Your landlord must make sure you get a Notice to Quit

The Notice tells you to leave in a certain number of days. You do not have to move out by the date on a Notice to Quit, but do not ignore it. The number of days depends on the reason for eviction.

  • 14-Day Notice: You owe rent.
  • 30-Day Notice: If the landlord is evicting you for no reason, or for a reason that they say is your fault.
  • No Notice: Your landlord accuses you of illegal activity in your apartment. Get a lawyer before you say anything in court.

If your landlord is evicting you for non-payment of rent

Your landlord must send you a special form with the Notice to Quit in non-payment of rent cases. This form tells you what help you can get to stop an eviction.

If your landlord does not give you this form, it is against the law for them to file a non-payment eviction case in court.
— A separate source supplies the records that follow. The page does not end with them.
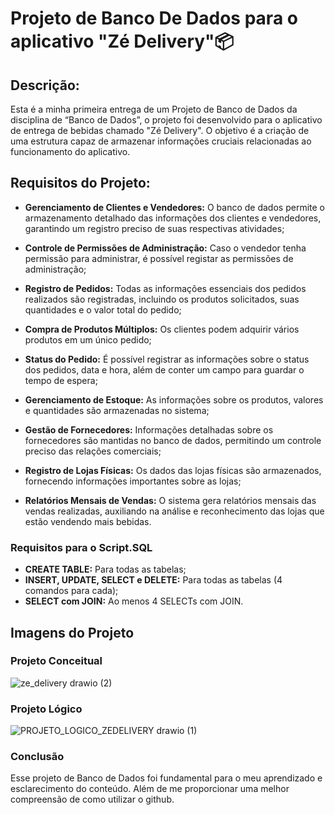 # Projeto de Banco De Dados para o aplicativo "Zé Delivery"📦

## Descrição:
Esta é a minha primeira entrega de um Projeto de Banco de Dados da disciplina de “Banco de Dados”, o projeto foi desenvolvido para o aplicativo de entrega de bebidas chamado "Zé Delivery". O objetivo é a criação de uma estrutura capaz de armazenar informações cruciais relacionadas ao funcionamento do aplicativo.

## Requisitos do Projeto:

+ **Gerenciamento de Clientes e Vendedores:** O banco de dados permite o armazenamento detalhado das informações dos clientes e vendedores, garantindo um registro preciso de suas respectivas atividades;

+ **Controle de Permissões de Administração:** Caso o vendedor tenha permissão para administrar, é possível registar as permissões de administração;

+ **Registro de Pedidos:** Todas as informações essenciais dos pedidos realizados são registradas, incluindo os produtos solicitados, suas quantidades e o valor total do pedido;

+ **Compra de Produtos Múltiplos:** Os clientes podem adquirir vários produtos em um único pedido;

+ **Status do Pedido:** É possível registrar as informações sobre o status dos pedidos, data e hora, além de conter um campo para guardar o tempo de espera;

+ **Gerenciamento de Estoque:** As informações sobre os produtos, valores e quantidades são armazenadas no sistema;

+ **Gestão de Fornecedores:** Informações detalhadas sobre os fornecedores são mantidas no banco de dados, permitindo um controle preciso das relações comerciais;

+ **Registro de Lojas Físicas:** Os dados das lojas físicas são armazenados, fornecendo informações importantes sobre as lojas;

+ **Relatórios Mensais de Vendas:** O sistema gera relatórios mensais das vendas realizadas, auxiliando na análise e reconhecimento das lojas que estão vendendo mais bebidas.

### Requisitos para o Script.SQL
+ **CREATE TABLE:** Para todas as tabelas;
+ **INSERT, UPDATE, SELECT e DELETE:** Para todas as tabelas (4 comandos para cada);
+ **SELECT com JOIN:** Ao menos 4 SELECTs com JOIN.

## Imagens do Projeto
### Projeto Conceitual
![ze_delivery drawio (2)](https://github.com/anacristinags/Banco_de_Dados/assets/145061688/f9908ba9-54c5-4559-a242-3ea5b31d75a2)
### Projeto Lógico 
![PROJETO_LOGICO_ZEDELIVERY drawio (1)](https://github.com/anacristinags/BD_Ze_Delivery/assets/145061688/9debb5f4-6c63-405a-91e6-0e76f0318fd3) 

### Conclusão  
Esse projeto de Banco de Dados foi fundamental para o meu aprendizado e esclarecimento do conteúdo. Além de me proporcionar uma melhor compreensão de como utilizar o github.
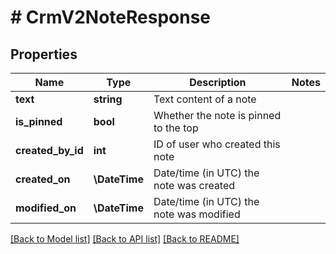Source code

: # # CrmV2NoteResponse

## Properties

Name | Type | Description | Notes
------------ | ------------- | ------------- | -------------
**text** | **string** | Text content of a note |
**is_pinned** | **bool** | Whether the note is pinned to the top |
**created_by_id** | **int** | ID of user who created this note |
**created_on** | **\DateTime** | Date/time (in UTC) the note was created |
**modified_on** | **\DateTime** | Date/time (in UTC) the note was modified |

[[Back to Model list]](../../README.md#models) [[Back to API list]](../../README.md#endpoints) [[Back to README]](../../README.md)
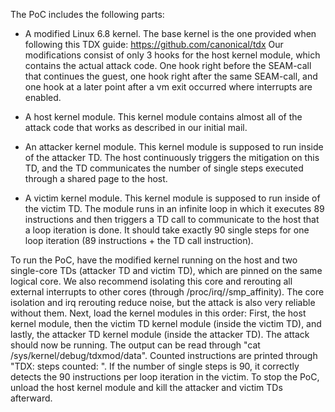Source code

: The PoC includes the following parts:
- A modified Linux 6.8 kernel.
 The base kernel is the one provided when following this TDX guide: https://github.com/canonical/tdx
 Our modifications consist of only 3 hooks for the host kernel module, which contains the actual attack code.
 One hook right before the SEAM-call that continues the guest, one hook right after the same SEAM-call, and one hook at a later point after a vm exit occurred where interrupts are enabled.
 
- A host kernel module.
 This kernel module contains almost all of the attack code that works as described in our initial mail.
 
- An attacker kernel module.
 This kernel module is supposed to run inside of the attacker TD.
 The host continuously triggers the mitigation on this TD, and the TD  communicates the number of single steps executed through a shared page to the host.
 
- A victim kernel module.
 This kernel module is supposed to run inside of the victim TD.
 The module runs in an infinite loop in which it executes 89  instructions and then triggers a TD call to communicate to the host that a loop iteration is done.
 It should take exactly 90 single steps for one loop iteration (89 instructions + the TD call instruction).
 
To run the PoC, have the modified kernel running on the host and two single-core TDs (attacker TD and victim TD), which are pinned on the same logical core.
We also recommend isolating this core and rerouting all external interrupts to other cores (through /proc/irq/<irq  number>/smp_affinity).
The core isolation and irq rerouting reduce noise, but the attack is also very reliable without them.
Next, load the kernel modules in this order: First, the host kernel module, then the victim TD kernel module (inside the victim TD), and lastly, the attacker TD  kernel module (inside the attacker TD).
The attack should now be running.
The output can be read through "cat /sys/kernel/debug/tdxmod/data".
Counted instructions are printed through "TDX: steps counted: <number of single steps per loop iteration>".
If the number of single steps is 90, it correctly detects the 90 instructions per loop iteration in the victim.
To stop the PoC, unload the host kernel module and kill the attacker and victim TDs afterward.
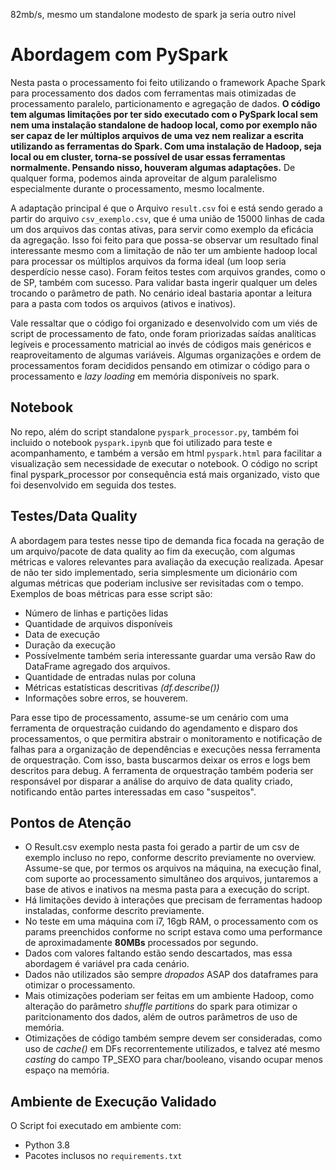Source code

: 82mb/s, mesmo um standalone modesto de spark ja seria outro nivel

# Abordagem com PySpark
Nesta pasta o processamento foi feito utilizando o framework Apache Spark para processamento dos dados com ferramentas mais otimizadas de processamento paralelo, particionamento e agregação de dados. __O código tem algumas limitações por ter sido executado com o PySpark local sem nem uma instalação standalone de hadoop local, como por exemplo não ser capaz de ler múltiplos arquivos de uma vez nem realizar a escrita utilizando as ferramentas do Spark. Com uma instalação de Hadoop, seja local ou em cluster, torna-se possível de usar essas ferramentas normalmente. Pensando nisso, houveram algumas adaptações.__ De qualquer forma, podemos ainda aproveitar de algum paralelismo especialmente durante o processamento, mesmo localmente. 

A adaptação principal é que o Arquivo `result.csv` foi e está sendo gerado a partir do arquivo `csv_exemplo.csv`, que é uma união de 15000 linhas de cada um dos arquivos das contas ativas, para servir como exemplo da eficácia da agregação. Isso foi feito para que possa-se observar um resultado final interessante mesmo com a limitação de não ter um ambiente hadoop local para processar os múltiplos arquivos da forma ideal (um loop seria desperdício nesse caso). Foram feitos testes com arquivos grandes, como o de SP, também com sucesso. Para validar basta ingerir qualquer um deles trocando o parâmetro de path. No cenário ideal bastaria apontar a leitura para a pasta com todos os arquivos (ativos e inativos).  

Vale ressaltar que o código foi organizado e desenvolvido com um viés de script de processamento de fato, onde foram priorizadas saídas analíticas legíveis e processamento matricial ao invés de códigos mais genéricos e reaproveitamento de algumas variáveis. Algumas organizações e ordem de processamentos foram decididos pensando em otimizar o código para o processamento e _lazy loading_ em memória disponíveis no spark.  

## Notebook
No repo, além do script standalone `pyspark_processor.py`, também foi incluido o notebook `pyspark.ipynb` que foi utilizado para teste e acompanhamento, e também a versão em html `pyspark.html` para facilitar a visualização sem necessidade de executar o notebook. O código no script final pyspark_processor por consequência está mais organizado, visto que foi desenvolvido em seguida dos testes.

## Testes/Data Quality
A abordagem para testes nesse tipo de demanda fica focada na geração de um arquivo/pacote de data quality ao fim da execução, com algumas métricas e valores relevantes para avaliação da execução realizada. Apesar de não ter sido implementado, seria simplesmente um dicionário com algumas métricas que poderiam inclusive ser revisitadas com o tempo. Exemplos de boas métricas para esse script são:
- Número de linhas e partições lidas
- Quantidade de arquivos disponíveis
- Data de execução
- Duração da execução   
- Possívelmente também seria interessante guardar uma versão Raw do DataFrame agregado dos arquivos. 
- Quantidade de entradas nulas por coluna
- Métricas estatísticas descritivas _(df.describe())_ 
- Informações sobre erros, se houverem.

Para esse tipo de processamento, assume-se um cenário com uma ferramenta de orquestração cuidando do agendamento e disparo dos processamentos, o que permitira abstrair o monitoramento e notificação de falhas para a organização de dependências e execuções nessa ferramenta de orquestração. Com isso, basta buscarmos deixar os erros e logs bem descritos para debug. A ferramenta de orquestração também poderia ser responsável por disparar a análise do arquivo de data quality criado, notificando então partes interessadas em caso "suspeitos".

## Pontos de Atenção
- O Result.csv exemplo nesta pasta foi gerado a partir de um csv de exemplo incluso no repo, conforme descrito previamente no overview. Assume-se que, por termos os arquivos na máquina, na execução final, com suporte ao processamento simultâneo dos arquivos, juntaremos a base de ativos e inativos na mesma pasta para a execução do script.
- Há limitações devido à interações que precisam de ferramentas hadoop instaladas, conforme descrito previamente.
- No teste em uma máquina com i7, 16gb RAM, o processamento com os params preenchidos conforme no script estava como uma performance de aproximadamente __80MBs__ processados por segundo.
- Dados com valores faltando estão sendo descartados, mas essa abordagem é variável pra cada cenário.
- Dados não utilizados são sempre _dropados_ ASAP dos dataframes para otimizar o processamento.
- Mais otimizações poderiam ser feitas em um ambiente Hadoop, como alteração do parâmetro _shuffle partitions_ do spark para otimizar o paritcionamento dos dados, além de outros parâmetros de uso de memória.
- Otimizações de código também sempre devem ser consideradas, como uso de _cache()_ em DFs recorrentemente utilizados, e talvez até mesmo _casting_ do campo TP_SEXO para char/booleano, visando ocupar menos espaço na memória.


## Ambiente de Execução Validado
O Script foi executado em ambiente com:  
- Python 3.8
- Pacotes inclusos no `requirements.txt`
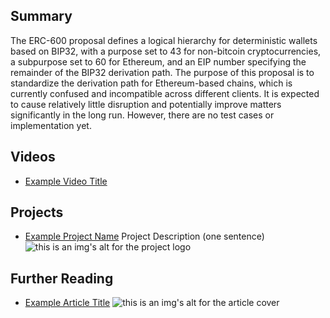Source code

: ## Summary

The ERC-600 proposal defines a logical hierarchy for deterministic wallets based on BIP32, with a purpose set to 43 for non-bitcoin cryptocurrencies, a subpurpose set to 60 for Ethereum, and an EIP number specifying the remainder of the BIP32 derivation path. The purpose of this proposal is to standardize the derivation path for Ethereum-based chains, which is currently confused and incompatible across different clients. It is expected to cause relatively little disruption and potentially improve matters significantly in the long run. However, there are no test cases or implementation yet.

## Videos

- [Example Video Title](https://www.youtube.com/watch?v=TDGq4aeevgY)

## Projects

- [Example Project Name](https://xxxx.xxx/xxxxx) Project Description (one sentence) ![this is an img's alt for the project logo](https://xxxx.xxx/project-logo.xxx)

## Further Reading

- [Example Article Title](https://xxxx.xxx/xxxxx) ![this is an img's alt for the article cover](https://xxxx.xxx/article-cover.xxx)
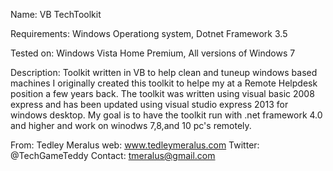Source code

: Name: VB TechToolkit

Requirements: Windows Operationg system, Dotnet Framework 3.5

Tested on: Windows Vista Home Premium, All versions of Windows 7

Description:
 Toolkit written in VB to help clean and tuneup windows based machines
I originally created this toolkit to helpe my at a Remote Helpdesk position a few years back. 
The toolkit was written using visual basic 2008 express and has been updated using visual studio express 2013 for windows desktop. 
My goal is to have the toolkit run with .net framework 4.0 and higher and work on winodws 7,8,and 10 pc's remotely. 


From: Tedley Meralus
web: www.tedleymeralus.com
Twitter: @TechGameTeddy
Contact: tmeralus@gmail.com
 
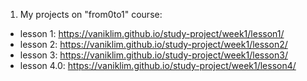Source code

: 1. My projects on "from0to1" course:
- lesson 1: https://vaniklim.github.io/study-project/week1/lesson1/
- lesson 2: https://vaniklim.github.io/study-project/week1/lesson2/
- lesson 3: https://vaniklim.github.io/study-project/week1/lesson3/
- lesson 4.0: https://vaniklim.github.io/study-project/week1/lesson4/
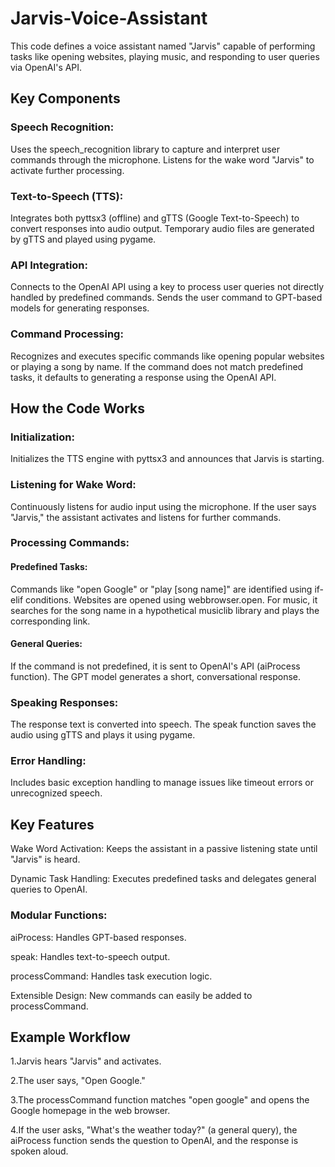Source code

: # Jarvis-Voice-Assistant
This code defines a voice assistant named "Jarvis" capable of performing tasks like opening websites, playing music, and responding to user queries via OpenAI's API. 
## Key Components
### Speech Recognition:
Uses the speech_recognition library to capture and interpret user commands through the microphone.
Listens for the wake word "Jarvis" to activate further processing.

### Text-to-Speech (TTS):
Integrates both pyttsx3 (offline) and gTTS (Google Text-to-Speech) to convert responses into audio output.
Temporary audio files are generated by gTTS and played using pygame.

### API Integration:
Connects to the OpenAI API using a key to process user queries not directly handled by predefined commands.
Sends the user command to GPT-based models for generating responses.

### Command Processing:
Recognizes and executes specific commands like opening popular websites or playing a song by name.
If the command does not match predefined tasks, it defaults to generating a response using the OpenAI API.

## How the Code Works

### Initialization:
Initializes the TTS engine with pyttsx3 and announces that Jarvis is starting.

### Listening for Wake Word:
Continuously listens for audio input using the microphone.
If the user says "Jarvis," the assistant activates and listens for further commands.

### Processing Commands:
#### Predefined Tasks:
Commands like "open Google" or "play [song name]" are identified using if-elif conditions.
Websites are opened using webbrowser.open.
For music, it searches for the song name in a hypothetical musiclib library and plays the corresponding link.
#### General Queries:
If the command is not predefined, it is sent to OpenAI's API (aiProcess function).
The GPT model generates a short, conversational response.

### Speaking Responses:
The response text is converted into speech.
The speak function saves the audio using gTTS and plays it using pygame.

### Error Handling:
Includes basic exception handling to manage issues like timeout errors or unrecognized speech.

## Key Features
Wake Word Activation: Keeps the assistant in a passive listening state until "Jarvis" is heard.

Dynamic Task Handling: Executes predefined tasks and delegates general queries to OpenAI.

### Modular Functions:

aiProcess: Handles GPT-based responses.

speak: Handles text-to-speech output.

processCommand: Handles task execution logic.

Extensible Design: New commands can easily be added to processCommand.

## Example Workflow
1.Jarvis hears "Jarvis" and activates.

2.The user says, "Open Google."

3.The processCommand function matches "open google" and opens the Google homepage in the web browser.

4.If the user asks, "What's the weather today?" (a general query), the aiProcess function sends the question to OpenAI, and the response is spoken aloud.
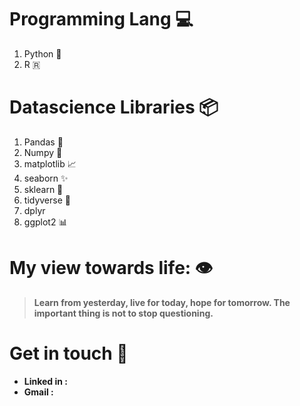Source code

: # Programming Lang 💻
1. Python 🐍
2. R 🇷

# Datascience Libraries 📦 
1. Pandas 🐼
2. Numpy 🧮
3. matplotlib 📈
4. seaborn  ✨
5. sklearn 🤖
6. tidyverse 🌟
7. dplyr
8. ggplot2 📊

# My view towards life: 👁️
> <b>Learn from yesterday, live for today, hope for tomorrow. The important thing is not to stop questioning.</b>

# Get in touch 🤝
* <b>Linked in :</b> 
* <b>Gmail :</b>
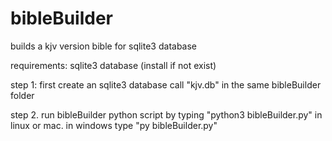 # bibleBuilder
builds a kjv version bible for sqlite3 database

requirements:
sqlite3 database (install if not exist)

step 1: first create an sqlite3 database call "kjv.db" in the same bibleBuilder folder

step 2. run bibleBuilder python script by typing "python3 bibleBuilder.py" in linux or mac. in windows type "py bibleBuilder.py" 

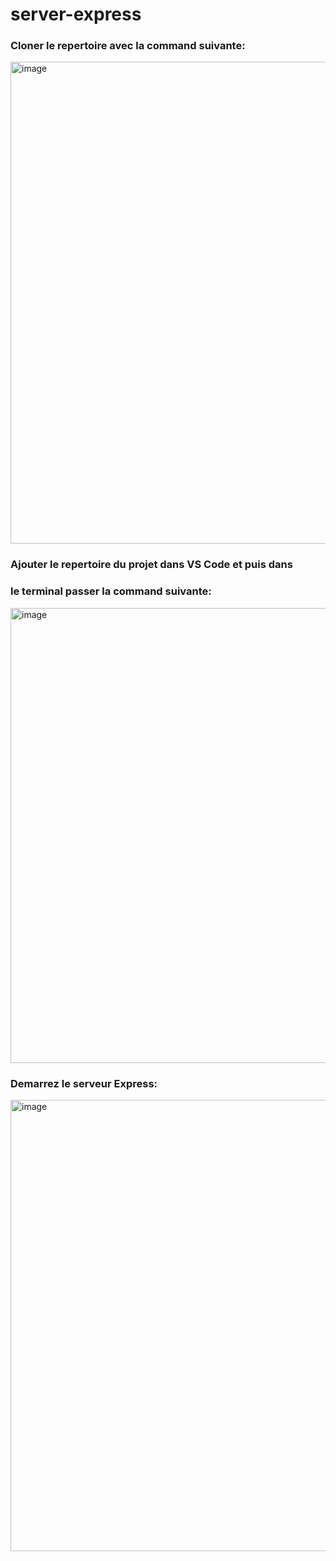# server-express

### Cloner le repertoire avec la command suivante:
 
 <img width="771" alt="image" src="https://github.com/user-attachments/assets/b6217ba3-f65a-4dae-be54-887f0e38152a">


### Ajouter le repertoire du projet dans VS Code et puis dans
### le terminal passer la command suivante:

<img width="728" alt="image" src="https://github.com/user-attachments/assets/cb7ee212-1d7c-4bb2-97c7-9095fd1200ff">

### Demarrez le serveur Express:

<img width="722" alt="image" src="https://github.com/user-attachments/assets/ff35bc7c-9ca0-4803-a2f8-1ecc029cfd4a">
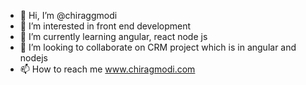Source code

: - 👋 Hi, I’m @chiraggmodi
- 👀 I’m interested in front end development
- 🌱 I’m currently learning angular, react node js
- 💞️ I’m looking to collaborate on CRM project which is in angular and nodejs
- 📫 How to reach me www.chiragmodi.com

<!---
chiraggmodi/chiraggmodi is a ✨ special ✨ repository because its `README.md` (this file) appears on your GitHub profile.
You can click the Preview link to take a look at your changes.
--->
You may be able to stop the eviction.

Your landlord must serve you with a Summary Process Summons and Complaint

This court form tells you your landlord is taking you to court and there will be a hearing. You will get a second notice that lists the time, date, and location of the hearing. Your Answer is due three days before your "first court event."

Steps You Can Take to Respond to the Eviction

Every eviction is different. Your options depend on your situation. All options have strict deadlines. If you miss the deadline, you lose the option.

Protect Yourself Get Help

  • Try to get legal help.
  • You may be able to get free legal help.
  • If you cannot get legal help, you will need to represent yourself. Use the Self-Help Forms and Letters.
  • Some courts have volunteer lawyers who can help you fill out forms or tell you about programs in your area that may be able to help you. Ask the clerk how to find the volunteer lawyers.
  • Pay rent: If the eviction is about rent you owe, you can pay the rent and stop the eviction, most of the time. If you pay before a landlord starts a court case, you can avoid paying the landlord’s court costs: $135 in Housing Court, $195 in District Court. For deadlines see Evictions - Paying the Rent Owed.
  • File your Answer with the court: If you get a Summons and Complaint, file a legal form called an Answer. Use this form to explain to the court why you should not be evicted and any problems you had with your landlord. The deadline for filing your Answer is three business days before your "first court event."  Do not miss the deadline. Use The Answer (Booklet 3). Or use Greater Boston Legal Services' free self-help guided interview, MADE, that asks you questions and helps you complete the Answer you need to file at court.  If you missed your Answer date, file a Motion to Allow Late Answer with the court as soon as you can.
  • Transfer your case: If your case is in District Court you have the right to transfer your case to Housing Court, if there is one in your area. Housing Courts provide more support. You can file a transfer form up until the day before your case is in District Court. Use the Transfer (Booklet 5).  
  • Get important documents ready: Before your hearing, collect the documents you need to prove your case, like rent receipts or pictures of bad conditions. Use the What to Take to Court Checklist in Representing Yourself in an Eviction Case(Booklet 1).
  • Arrange for childcare and time-off from work the day you go to court. It could take all day.
  • Go to court: If you do not go to your court hearing, you will lose your case automatically. This is called default.
  • Ask the judge to dismiss the case: If your landlord has not followed the right steps, you may be able to get your case dismissed. For reasons why your case could be dismissed see Evictions - Motion to Dismiss.
  • Negotiate an agreement: Most landlords and tenants resolve evictions through agreements. Be careful when you negotiate an Agreement. Only sign an Agreement if you understand it and you can do what it says. To protect yourself get Negotiating a Settlement of Your Case (Booklet 10).
  • Fight the eviction: You may be able to prevent the eviction. Use the Answer to list the reasons you should not be evicted. Include any complaints you have about your landlord. Do not miss the deadline to file your Answer. The deadline is on the Summons and Complaint. Use The Answer (Booklet 3).
  • Ask for time to prepare for your case: When you file your Answer form, you can also file court papers that ask your landlord for information to help you prepare your case. The court will automatically postpone your case by 2 weeks. This is called discovery. Use Discovery (Booklet 4).
  • Ask a judge for time to move: If a judge makes an order to evict you, you may ask the judge for more time to stay in your apartment while you look for another place to live. If the judge agrees to give you more time, they order a Stay of Execution. They are more likely to order a Stay of Execution if you have started looking for a new place. Use Stay (Booklet 8).
  • Appeal the court’s decision: At the end of the court hearing, the judge will make a decision, called a judgment. If you do not agree with the judge’s decision and you want to fight it, you have 10 days to file an appeal.